I wrote some tests to look a little further into
trac ticket #1533. I
wanted to know what sparse matrix types cannot
.toarray() with dtype
as bool. Suprisingly, the only type that passed was the Lists of Lists
(lil) type. Why is this?
Lists of Lists
Looking around in the sparse package, every toarray method except for lil's basically does this.
def toarray(self, order=None, out=None): """See the docstring for `spmatrix.toarray`.""" return self.tocoo(copy=False).toarray(order=order, out=out)
Where the Coordinate list (coo) matrix's toarray is
def toarray(self, order=None, out=None): """See the docstring for `spmatrix.toarray`.""" B = self._process_toarray_args(order, out) fortran = int(B.flags.f_contiguous) if not fortran and not B.flags.c_contiguous: raise ValueError("Output array must be C or F contiguous") M,N = self.shape coo_todense(M, N, self.nnz, self.row, self.col, self.data, B.ravel('A'), fortran) return B
The coo toarray calls the
coo_todense function, which just creates a
dense matrix with the data, but it doesn't support the bool dtype.

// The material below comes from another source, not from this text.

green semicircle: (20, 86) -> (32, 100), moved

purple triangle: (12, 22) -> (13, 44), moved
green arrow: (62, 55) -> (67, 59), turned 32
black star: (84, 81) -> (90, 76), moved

This
is a c function deffined in coo.h.
But why didn't lil fail? Looking at its toarray:
def toarray(self, order=None, out=None): """See the docstring for `spmatrix.toarray`.""" d = self._process_toarray_args(order, out) for i, row in enumerate(self.rows): for pos, j in enumerate(row): d[i, j] = self.data[i][pos] return d
It is not using any of these c functions. Why not? Python is slow and c is fast, so is lil taking a preformance hit?
lil's .toarray() benchmark
I wrote some code to benchmark lil's .toarray() performance compared with other types. A typical result with 3000 by 3000 matrix with around 5 nonzero random values per row is:
$ python lil_benchmark.py lil 0.0481379032135 dok 0.113062858582 dia 0.530215024948 csr 0.045028924942 csc 0.0446619987488 bsr 0.0462918281555 coo 0.0453071594238
It's not much slower at all. But dia and dok are really slow, this is probably from converting them to coo type before doing .toarray(). This is promising, maybe the toarray methods can be written in python instead trying to tack on bool support to the existing c code. Without much of a performance hit.